[Version comparison data]
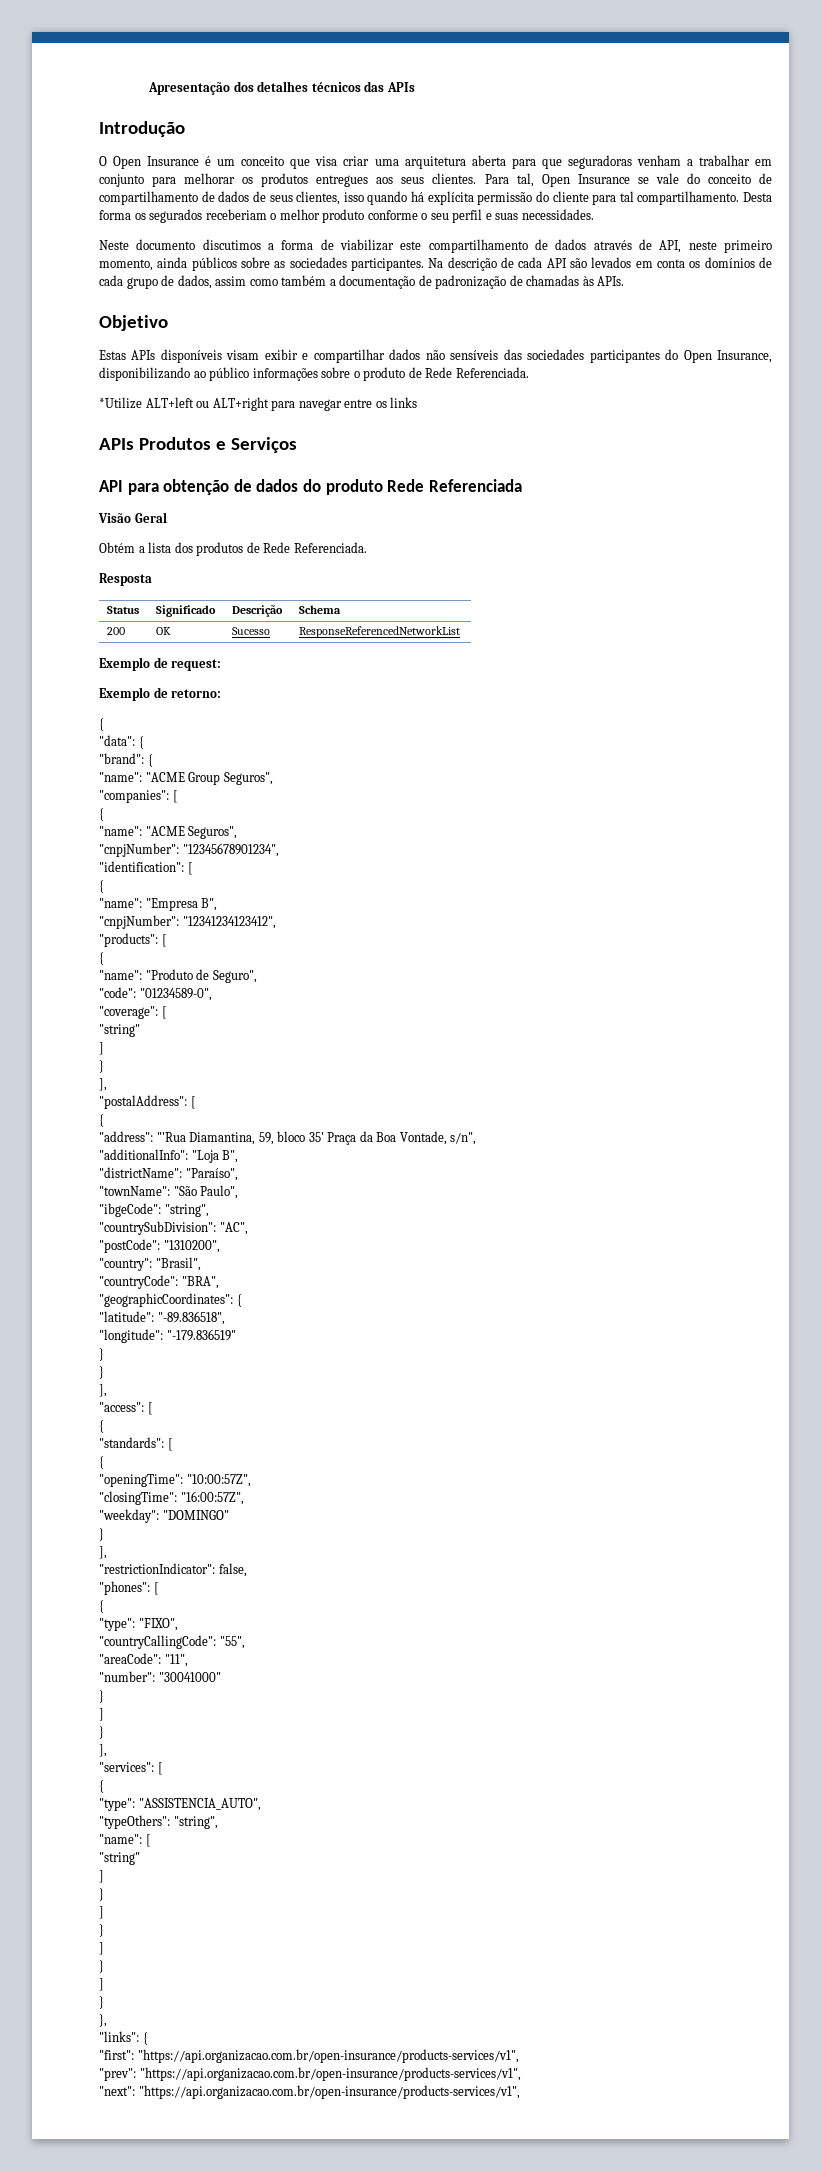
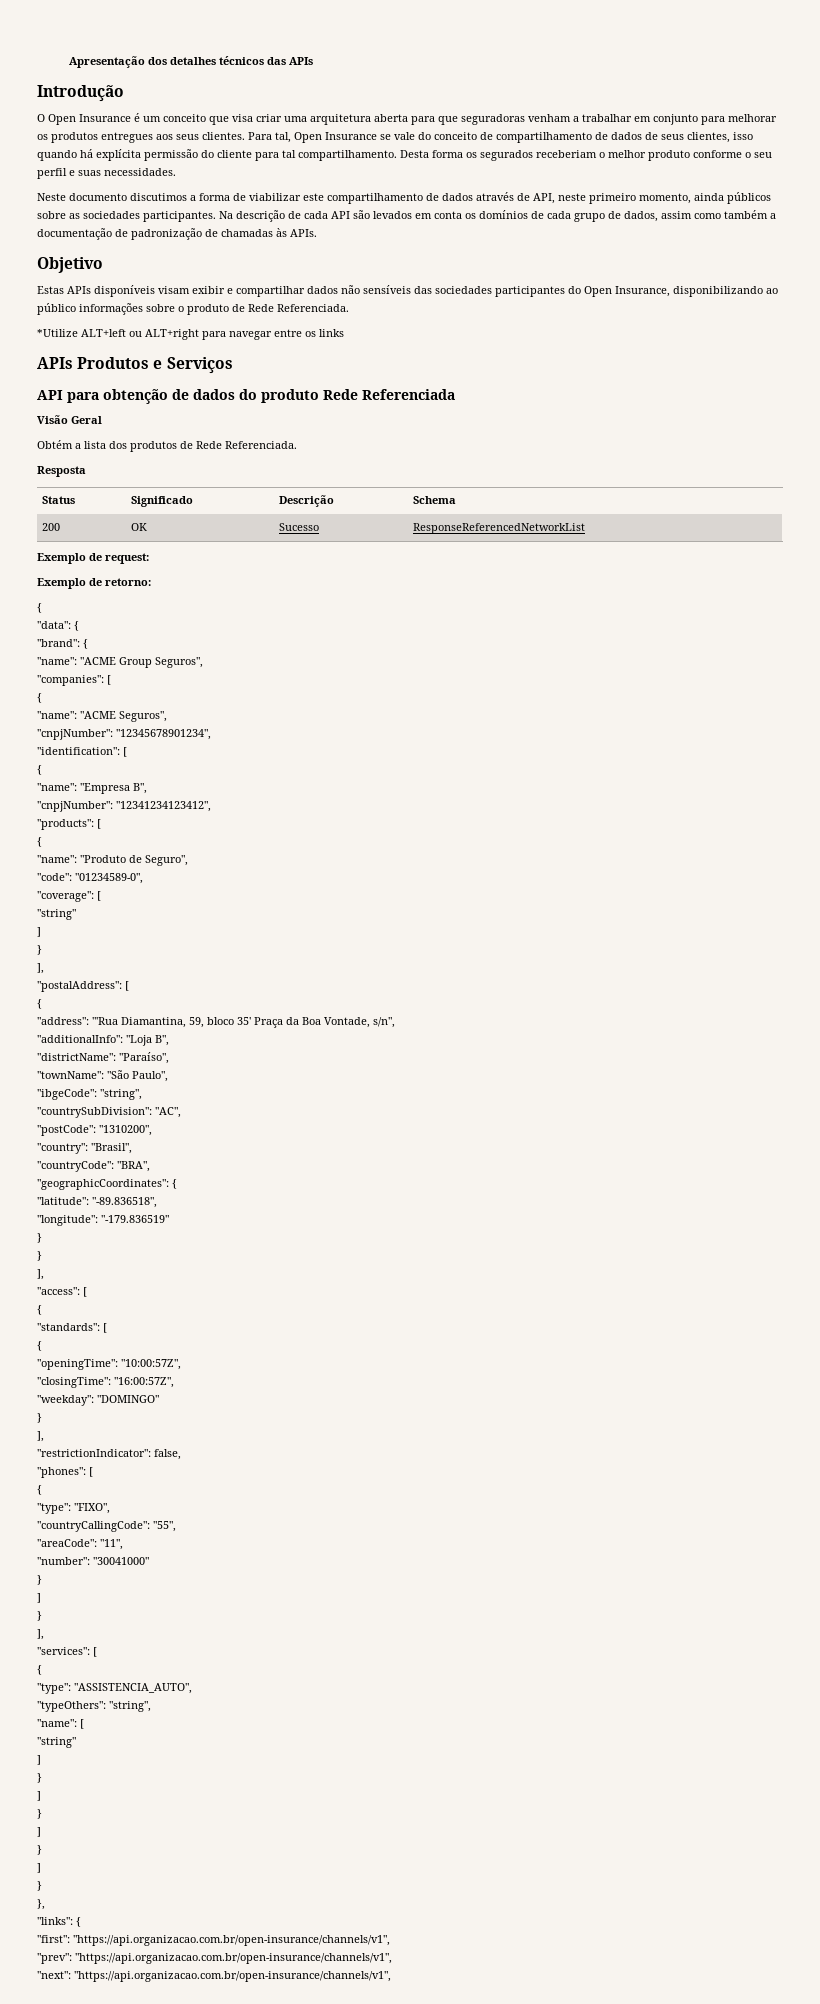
[137,2049,519,2063] "https://api.organizacao.com.br/open-insurance/products-services/v1", -> [73,1935,390,1946] "https://api.organizacao.com.br/open-insurance/channels/v1",
[139,2067,521,2081] "https://api.organizacao.com.br/open-insurance/products-services/v1", -> [75,1953,392,1964] "https://api.organizacao.com.br/open-insurance/channels/v1",
[138,2085,520,2099] "https://api.organizacao.com.br/open-insurance/products-services/v1", -> [74,1971,391,1982] "https://api.organizacao.com.br/open-insurance/channels/v1",

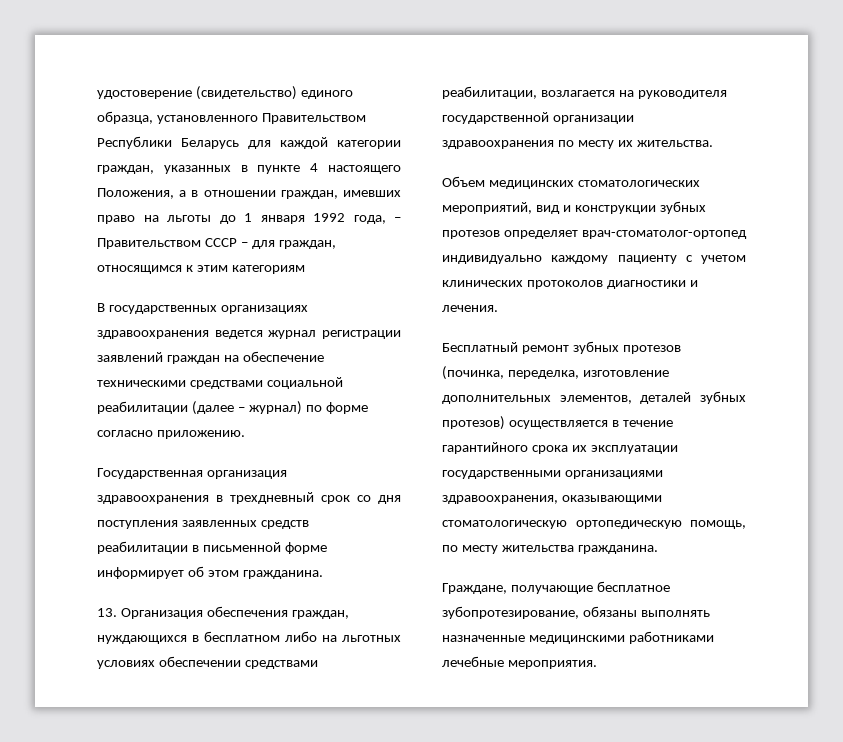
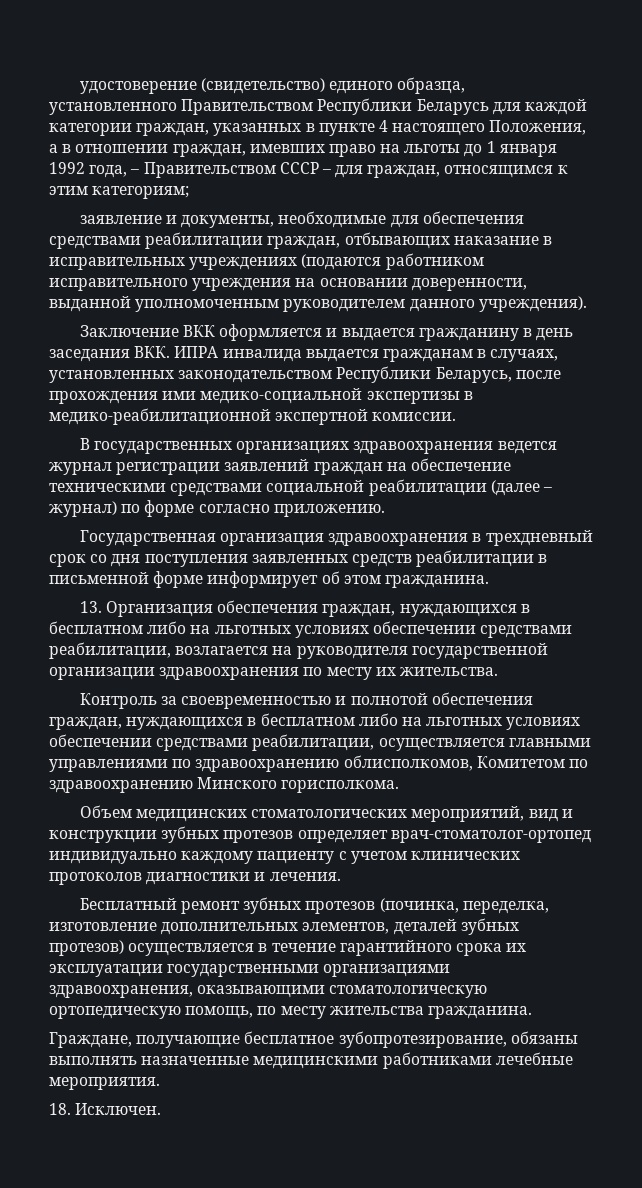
[231,265,305,274] категориям -> [92,186,190,199] [79,211,524,228] [49,232,552,249] [49,253,484,270] [49,278,527,291] [49,296,587,312] [79,324,574,341] [49,346,559,362] [49,366,561,383] [49,388,473,404] [49,408,457,425] категориям; // заявление и документы, необходимые для обеспечения средствами реабилитации граждан, отбывающих наказание в исправительных учреждениях (подаются работником исправительного учреждения на основании доверенности, выданной уполномоченным руководителем данного учреждения). // Заключение ВКК оформляется и выдается гражданину в день заседания ВКК. ИПРА инвалида выдается гражданам в случаях, установленных законодательством Республики Беларусь, после прохождения ими медико-социальной экспертизы в медико-реабилитационной экспертной комиссии.
(713, 143) none -> [79,692,533,709] [49,713,581,730] [49,734,591,751] [49,755,588,772] [49,777,400,793] // Контроль за своевременностью и полнотой обеспечения граждан, нуждающихся в бесплатном либо на льготных условиях обеспечении средствами реабилитации, осуществляется главными управлениями по здравоохранению облисполкомов, Комитетом по здравоохранению Минского горисполкома.
(597, 664) none -> [49,1103,162,1115] // 18. Исключен.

*WORK TO BE COMPLETED*
Copy out every line above without change, dropping the pictures.

*TASK OUTPUT*
[137,2049,519,2063] "https://api.organizacao.com.br/open-insurance/products-services/v1", -> [73,1935,390,1946] "https://api.organizacao.com.br/open-insurance/channels/v1",
[139,2067,521,2081] "https://api.organizacao.com.br/open-insurance/products-services/v1", -> [75,1953,392,1964] "https://api.organizacao.com.br/open-insurance/channels/v1",
[138,2085,520,2099] "https://api.organizacao.com.br/open-insurance/products-services/v1", -> [74,1971,391,1982] "https://api.organizacao.com.br/open-insurance/channels/v1",

[231,265,305,274] категориям -> [92,186,190,199] [79,211,524,228] [49,232,552,249] [49,253,484,270] [49,278,527,291] [49,296,587,312] [79,324,574,341] [49,346,559,362] [49,366,561,383] [49,388,473,404] [49,408,457,425] категориям; // заявление и документы, необходимые для обеспечения средствами реабилитации граждан, отбывающих наказание в исправительных учреждениях (подаются работником исправительного учреждения на основании доверенности, выданной уполномоченным руководителем данного учреждения). // Заключение ВКК оформляется и выдается гражданину в день заседания ВКК. ИПРА инвалида выдается гражданам в случаях, установленных законодательством Республики Беларусь, после прохождения ими медико-социальной экспертизы в медико-реабилитационной экспертной комиссии.
(713, 143) none -> [79,692,533,709] [49,713,581,730] [49,734,591,751] [49,755,588,772] [49,777,400,793] // Контроль за своевременностью и полнотой обеспечения граждан, нуждающихся в бесплатном либо на льготных условиях обеспечении средствами реабилитации, осуществляется главными управлениями по здравоохранению облисполкомов, Комитетом по здравоохранению Минского горисполкома.
(597, 664) none -> [49,1103,162,1115] // 18. Исключен.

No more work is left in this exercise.